Store Master Funding X LLC of Scottsdale paid $2.33 million for the 37,600-SF facility on 4.7 acres at 2195 N. Gregg Ave. The LLC is a subsidiary of STORE Capital — STORE stands for Single Tenant Operational Real Estate — which is led by founder Michael Bennett.

Citibank assisted the purchase with a loan of $2.33 million. STORE Capital and Ridout’s new corporate owner U.S. LBM Holdings LLC of Buffalo Grove, Illinois, signed a lease deal that runs to 2036.

Ridout, based in Searcy, has 12 locations in Arkansas and was founded by Homer Ridout in 1971. It was the state’s largest family-owned lumber company before being acquired by U.S. LBM on Jan. 31. Ross Ridout, grandson of the founder, stayed with the company as president after the acquisition.

Arbors Apartments
The Arbors apartment complex in Springdale changed hands for the second time in seven months.

Down Home Rental Properties, led by Rob Kimbel, paid $3.05 million for the 72-unit, 40,170-SF complex at 604 Oak Ave. Kimbel is the former CEO of Kimbel Mechanical Systems of Springdale.

Legacy National Bank of Springdale aided the purchase with a loan of $2.85 million.

Zheng Lin LLC was the seller. Zheng Lin purchased Arbors in July 2016 from Casa Americana LLC, led by Linda Parnell, for $2.4 million.

Zheng Lin is a group of investors made up of Tian Quan Zheng, Tianzhao Zheng, Jian Fei Lin and Chunli Lin.

Butterfield Plaza
A 10,000-SF office building sold for $850,000.

3 Calhoun C’s LLC, led by Derrick E. Calhoun, bought Butterfield Plaza at 2863 N. Old Missouri Road in Fayetteville. The seller was Albright LLC, led by Leatha “Ann” Palculiet and Nealia “Sue” Bruning.

Calhoun is the owner of First Choice Security Systems. The Bank of Fayetteville made a loan of $722,500.

Tamolly’s Restaurant
A former Tamolly’s Mexican restaurant changed hands for $870,000.

Springs Hospitality LLC, led by Narendra Krushiker, bought the vacant 8,186-SF building at 1387 S. 48th St., across the street from the Springdale Convention Center.

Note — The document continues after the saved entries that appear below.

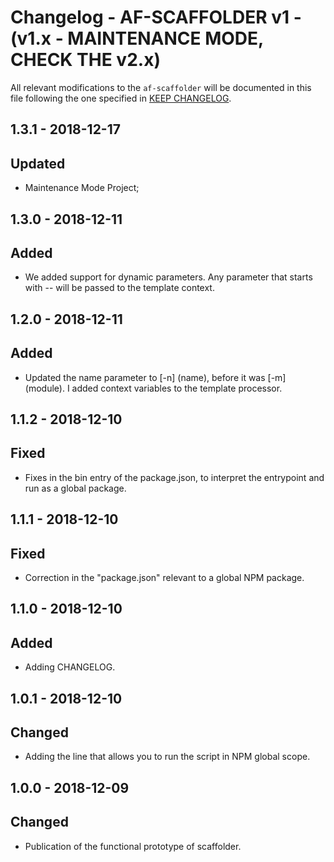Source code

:# Changelog - AF-SCAFFOLDER v1 - (v1.x - MAINTENANCE MODE, CHECK THE v2.x)

 All relevant modifications to the `af-scaffolder` will be documented in this file following the one specified in [KEEP CHANGELOG](http://keepachangelog.com/).

## 1.3.1 - 2018-12-17
## Updated
- Maintenance Mode Project;

## 1.3.0 - 2018-12-11
## Added
- We added support for dynamic parameters. Any parameter that starts with -- will be passed to the template context.

## 1.2.0 - 2018-12-11
## Added
- Updated the name parameter to [-n] (name), before it was [-m] (module). I added context variables to the template processor.

## 1.1.2 - 2018-12-10
## Fixed
- Fixes in the bin entry of the package.json, to interpret the entrypoint and run as a global package.

## 1.1.1 - 2018-12-10
## Fixed
- Correction in the "package.json" relevant to a global NPM package.

## 1.1.0 - 2018-12-10
## Added
- Adding CHANGELOG.

## 1.0.1 - 2018-12-10
## Changed
- Adding the line that allows you to run the script in NPM global scope.

## 1.0.0 - 2018-12-09
## Changed
- Publication of the functional prototype of scaffolder.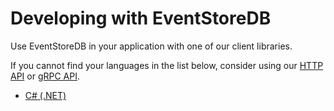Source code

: # Developing with EventStoreDB

Use EventStoreDB in your application with one of our client libraries.

If you cannot find your languages in the list below, consider using our [HTTP
 API](https://http.com) or [gRPC API](https://grpc.com).
 
 - [C# (.NET)](https://developers.eventstore.com/sdk/dotnet/introduction/)
 

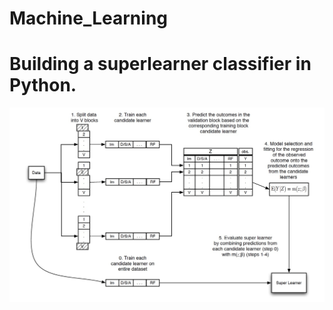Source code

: # Machine_Learning
# Building a superlearner classifier in Python.
![image](https://github.com/leejoonsung007/Machine_Learning/blob/master/1520730348666.jpg)
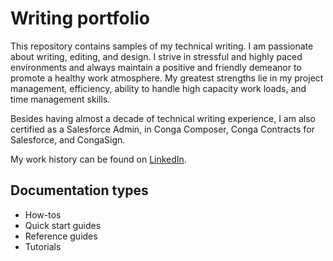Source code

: # Writing portfolio
This repository contains samples of my technical writing. I am passionate about writing, editing, and design. I strive in stressful and highly paced environments and always maintain a positive and friendly demeanor to promote a healthy work atmosphere. My greatest strengths lie in my project management, efficiency, ability to handle high capacity work loads, and time management skills.

Besides having almost a decade of technical writing experience, I am also certified as a Salesforce Admin, in Conga Composer, Conga Contracts for Salesforce, and CongaSign.

My work history can be found on [LinkedIn](https://www.linkedin.com/in/pamela-mcmillan/). 

## Documentation types
- How-tos
- Quick start guides
- Reference guides
- Tutorials
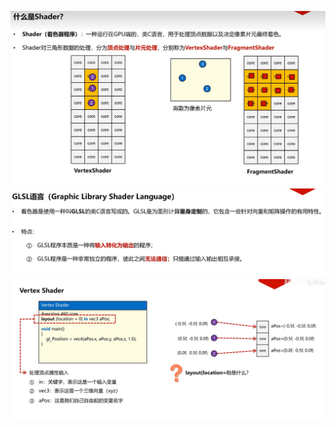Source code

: ![输入图片说明](/imgs/2024-10-17/yqGCZeQ6aaO6VyUf.png)
![输入图片说明](/imgs/2024-10-17/naV9IKOS1UMOFebi.png)
![输入图片说明](/imgs/2024-10-17/tnBG0s3bZiGZKoZ6.png)
<!--stackedit_data:
eyJoaXN0b3J5IjpbLTg2Nzk4MzI0Niw0MjYxMTc4ODldfQ==
-->
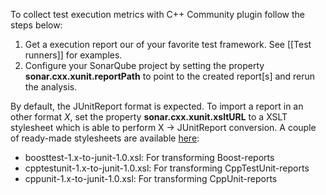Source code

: To collect test execution metrics with C++ Community plugin follow the steps below:

1. Get a execution report our of your favorite test framework. See [[Test runners]] for examples.
2. Configure your SonarQube project by setting the property **sonar.cxx.xunit.reportPath** to point to the created report[s] and rerun the analysis.

By default, the JUnitReport format is expected. To import a report in an other format _X_, set the property **sonar.cxx.xunit.xsltURL** to a XSLT stylesheet which is able to perform X -> JUnitReport conversion. A couple of ready-made stylesheets are available [here](https://github.com/wenns/sonar-cxx/tree/master/sonar-cxx-plugin/src/main/resources/xsl):

* boosttest-1.x-to-junit-1.0.xsl:       For transforming Boost-reports
* cpptestunit-1.x-to-junit-1.0.xsl:     For transforming CppTestUnit-reports
* cppunit-1.x-to-junit-1.0.xsl:         For transforming CppUnit-reports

Tamolly’s closed its location there several years ago.

The seller was Tamolly’s Mexican Restaurant of Arkansas of Texarkana, Texas, led by C. Night Keyes.

Intrust Bank of Wichita, Kansas, assisted the purchase with a loan of $832,000.

Tacos 4 Life Project
A 3-acre lot scheduled to be a shopping center anchored by a Tacos 4 Life Grill was purchased for $1.1 million.

JRN Investments of Jonesboro, led by J.R. Nix, bought the land at 6801 Sunset Ave. in Springdale. In 2016, Joshua Brown of Haag Brown Commercial Real Estate & Development of Jonesboro said the property was under contract for the project.

3PRG Real Estate LLC of Rogers, led by Jamie Rheem, was the seller.

Charleston Crossing
A 4,331-SF home on North Charleston Crossing in Fayetteville sold for $920,000.

Sarah Lindsey Clark, the daughter of Arkansas real estate developer Jim Lindsey, was the buyer. First Security Bank of Fayetteville assisted the purchase with a loan of $420,000.

The seller was the Roetzel Family Trust, managed by Michael Von and Julie Lorraine Roetzel.

Boston Mountain Home
Fayetteville attorney Hugh Jarratt and his wife, Nicole, paid $505,000 for a 4,623-SF home on Boston Mountain View in Fayetteville.

Jarratt is known for inventing the Taco Plate, which he sells through his Jarratt Industries LLC. First Security Bank of Fayetteville made a loan of $429,250.

The sellers were Brent Lamar Smith and Sherylyn Smith of Hot Springs.

Tontitown Warehouse
A 7,260-SF warehouse on Industrial Circle in Tontitown sold for $375,000.

Tsa La Gi Investments LLC, led by Calvin Scott Sanders of Bixby, Oklahoma, bought the property. The sellers were John H. and Mary Kay Thompson and Kayla and Stephen Daniel.

Sanders and the sellers agreed to a personal mortgage in the amount of $355,000.